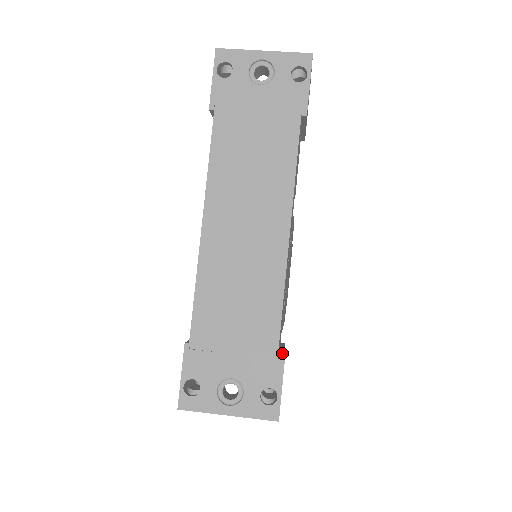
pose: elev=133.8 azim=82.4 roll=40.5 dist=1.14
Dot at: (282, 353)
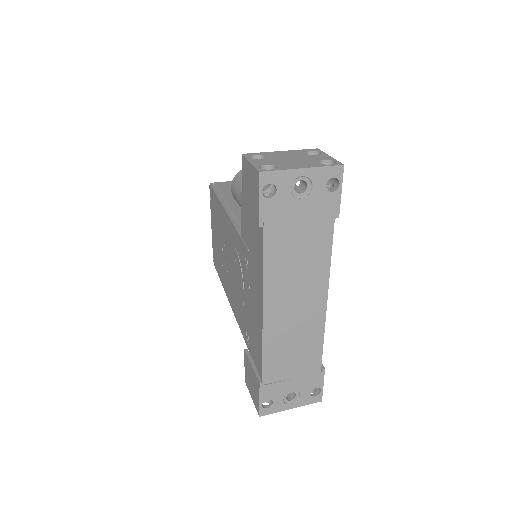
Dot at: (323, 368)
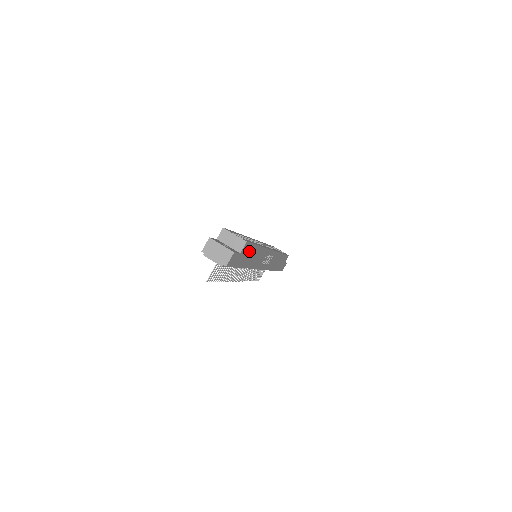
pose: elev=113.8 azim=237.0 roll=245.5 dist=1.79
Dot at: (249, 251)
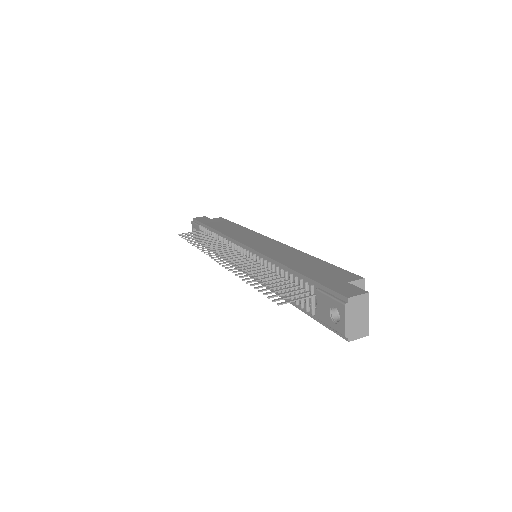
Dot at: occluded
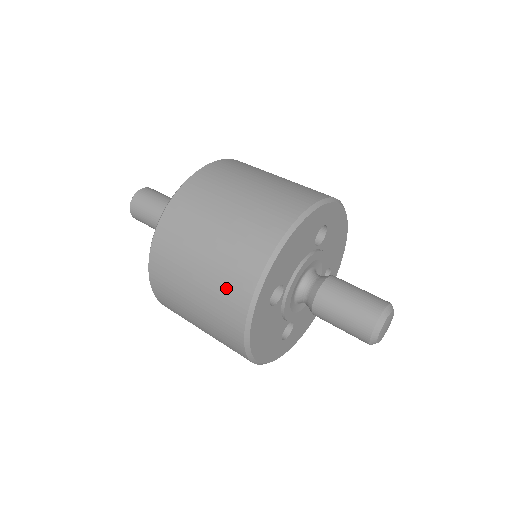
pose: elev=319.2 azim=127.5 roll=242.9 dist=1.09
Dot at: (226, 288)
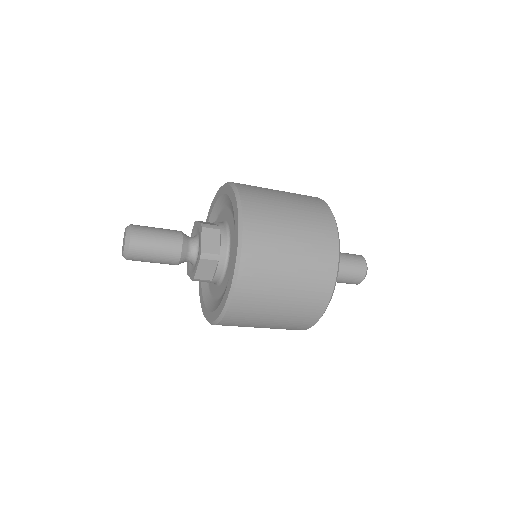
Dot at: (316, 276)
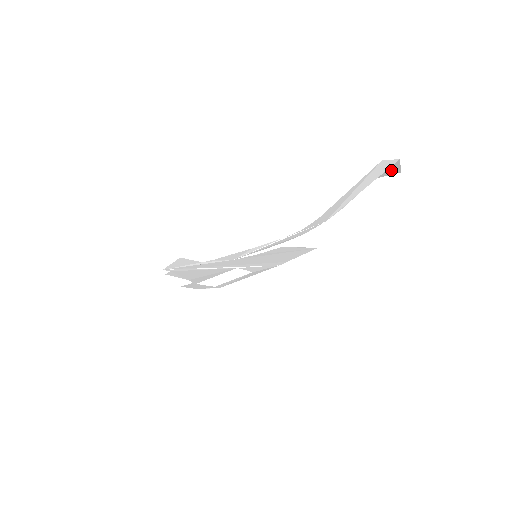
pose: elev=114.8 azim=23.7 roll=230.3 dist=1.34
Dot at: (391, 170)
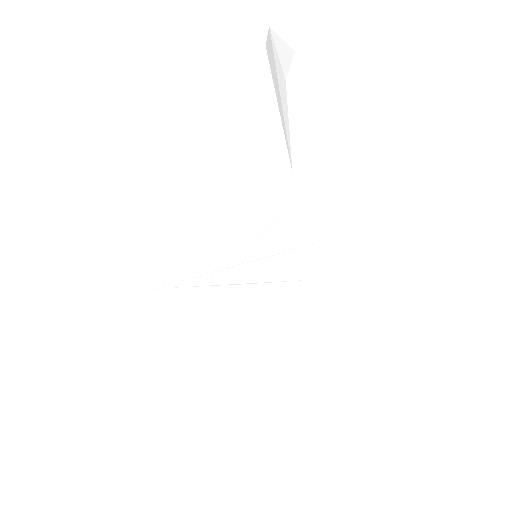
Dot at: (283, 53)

--- --- ---

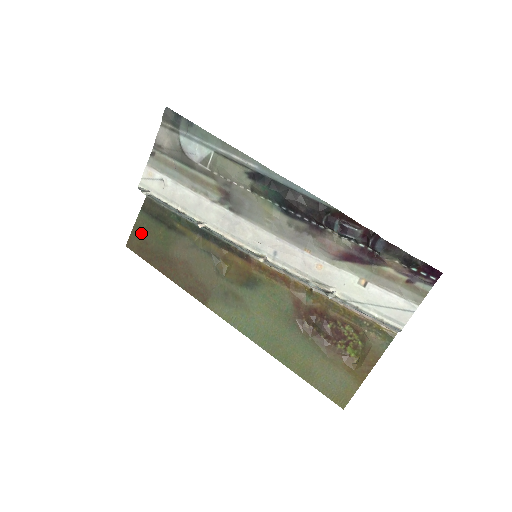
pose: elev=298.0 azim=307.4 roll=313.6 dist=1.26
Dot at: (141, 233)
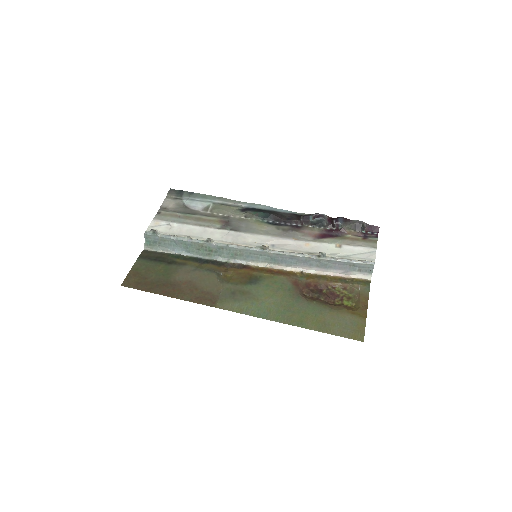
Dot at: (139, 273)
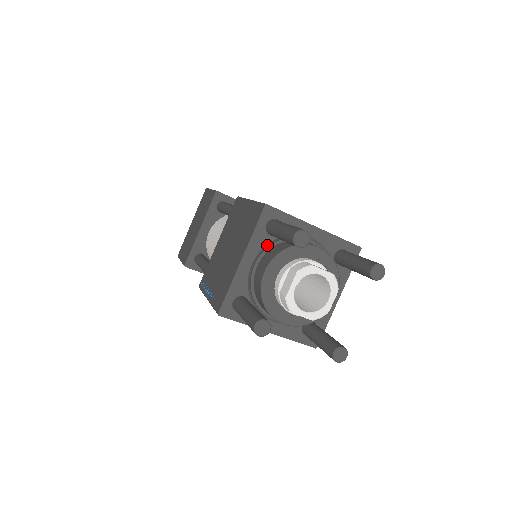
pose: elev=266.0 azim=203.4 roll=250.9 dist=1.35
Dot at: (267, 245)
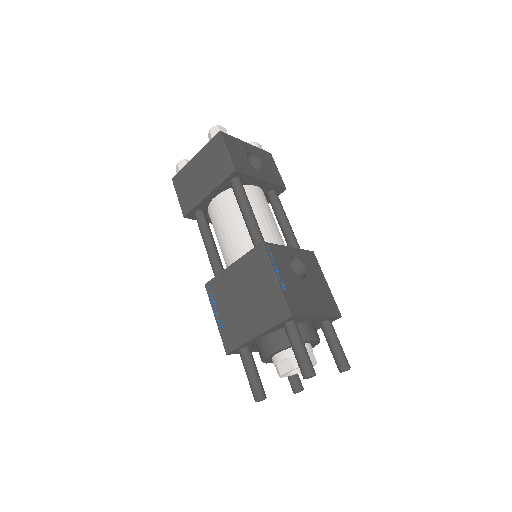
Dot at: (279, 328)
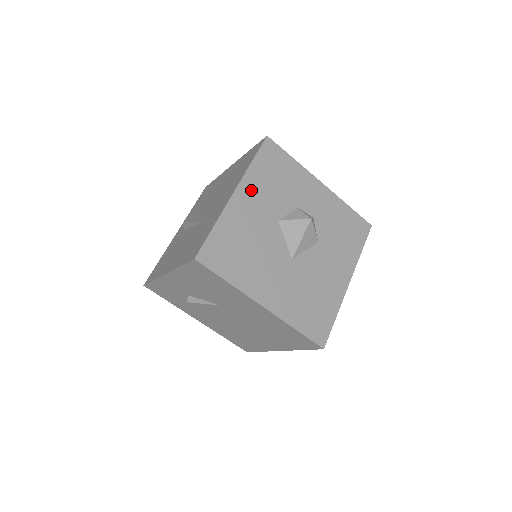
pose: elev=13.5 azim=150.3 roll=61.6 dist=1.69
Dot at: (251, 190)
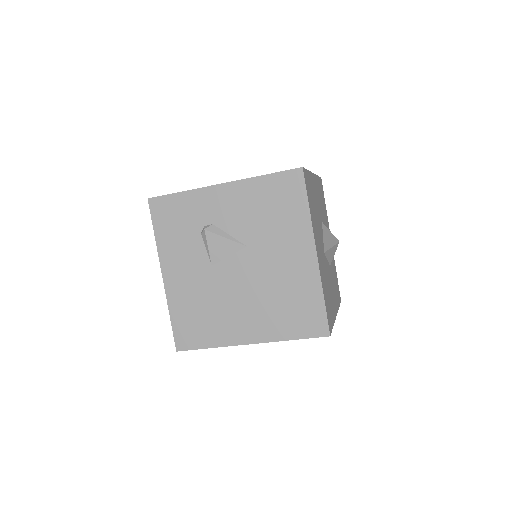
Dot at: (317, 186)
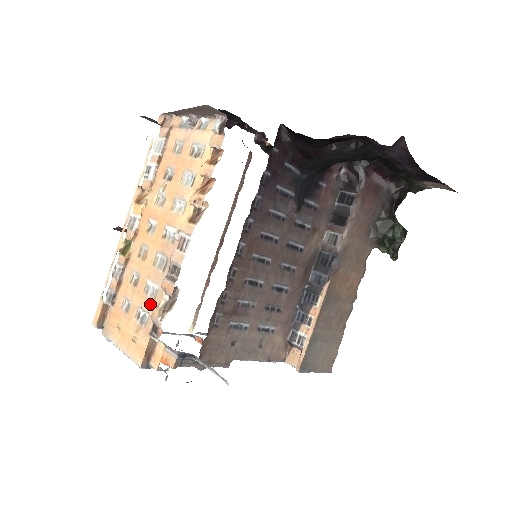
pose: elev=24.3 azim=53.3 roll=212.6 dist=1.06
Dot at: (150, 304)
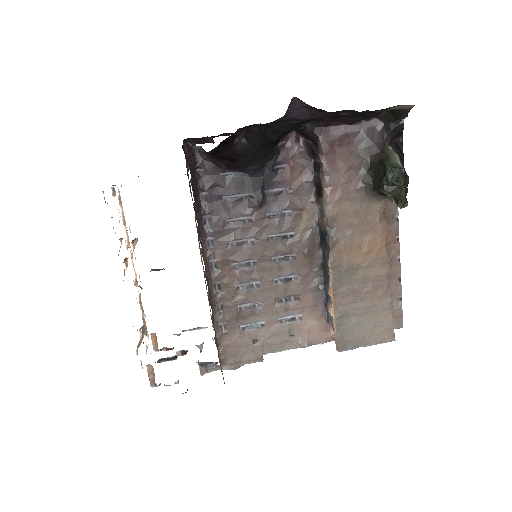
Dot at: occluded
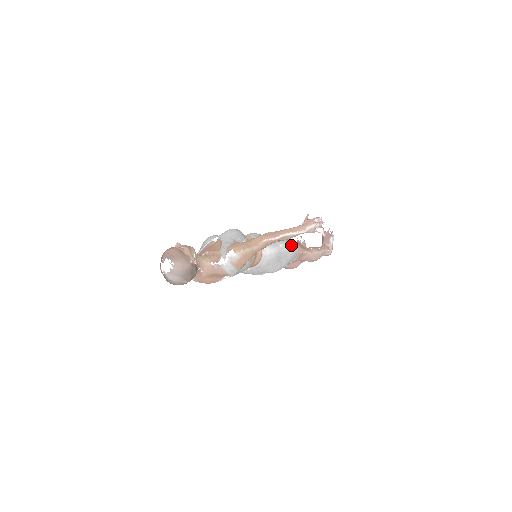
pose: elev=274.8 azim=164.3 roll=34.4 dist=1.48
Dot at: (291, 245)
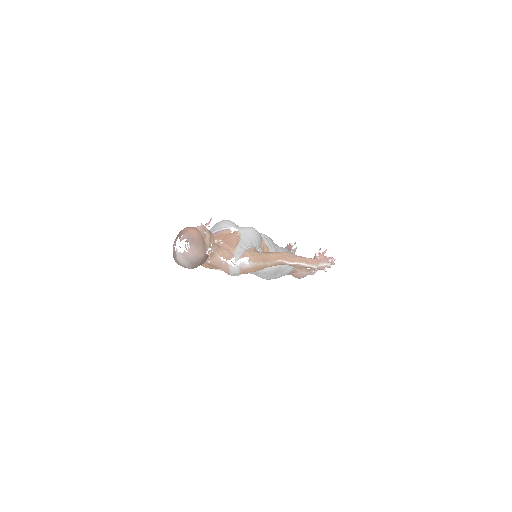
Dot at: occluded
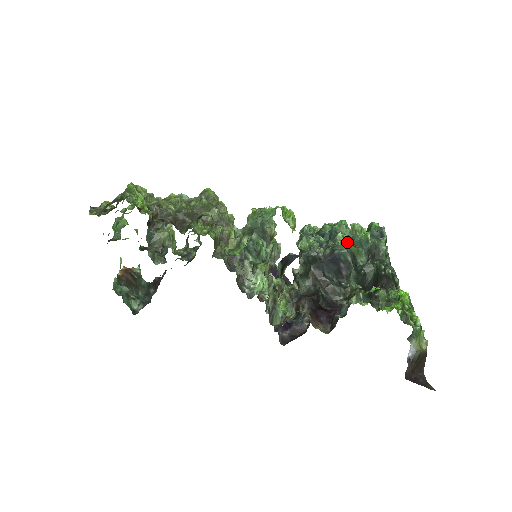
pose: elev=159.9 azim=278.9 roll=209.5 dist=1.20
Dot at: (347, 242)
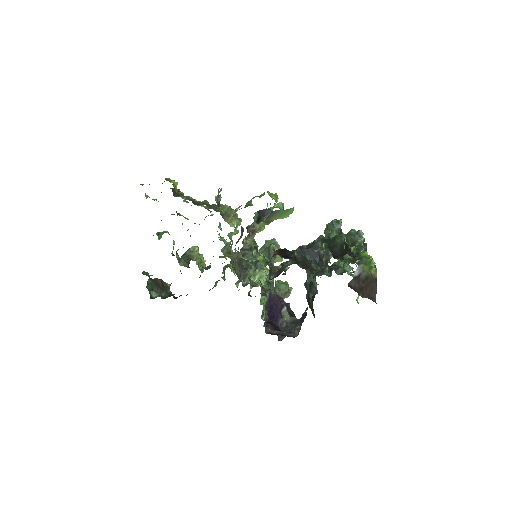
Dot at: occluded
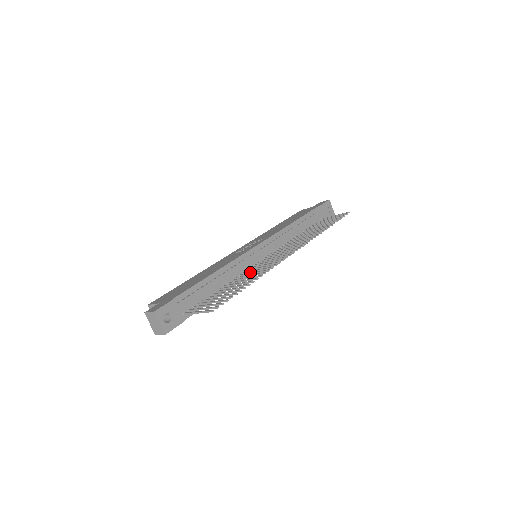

--- --- ---

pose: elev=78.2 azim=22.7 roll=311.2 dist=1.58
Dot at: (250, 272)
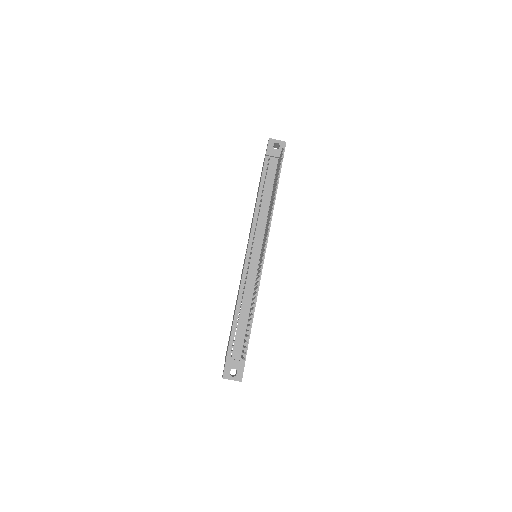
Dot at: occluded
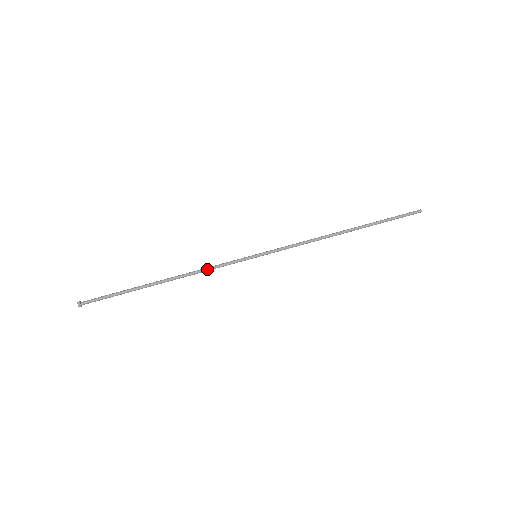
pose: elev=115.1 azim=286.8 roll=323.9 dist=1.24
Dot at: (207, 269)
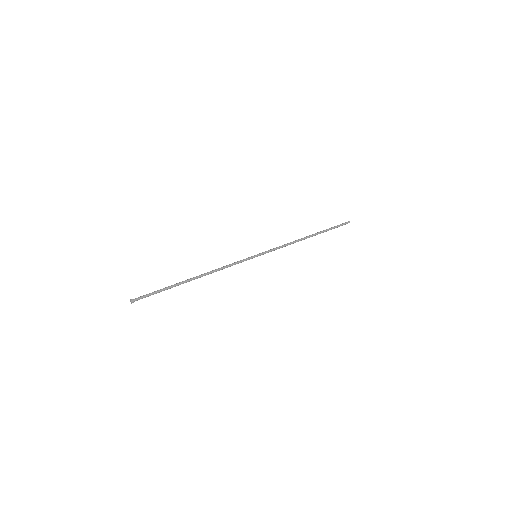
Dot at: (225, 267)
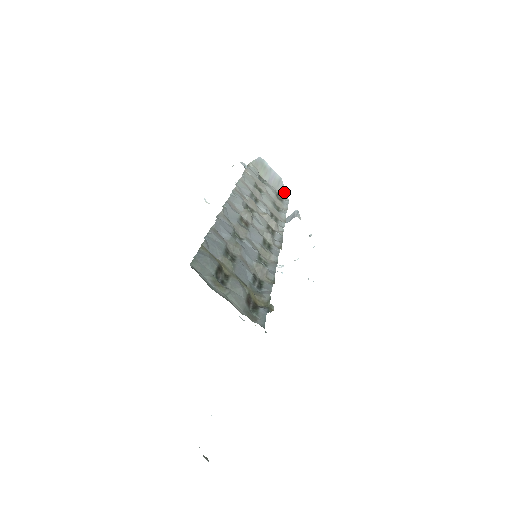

--- --- ---

**Short exercise**
Arrange the data as a Markdown table with the columns Row and Line, starting with the line that contains "pose: elev=133.8 azim=82.4" and going on through the line that contains "Dot at: (316, 276)", numbering each line and skipping blank ones. Leave the pictures out of the table.

**Full answer**
| Row | Line |
|---|---|
| 1 | pose: elev=133.8 azim=82.4 roll=40.5 dist=1.14 |
| 2 | Dot at: (282, 353) |
| 3 | Dot at: (323, 368) |
| 4 | pose: elev=113.8 azim=237.0 roll=245.5 dist=1.79 |
| 5 | Dot at: (249, 251) |
| 6 | Dot at: occluded |
| 7 | pose: elev=319.2 azim=127.5 roll=242.9 dist=1.09 |
| 8 | Dot at: (226, 288) |
| 9 | Dot at: (316, 276) |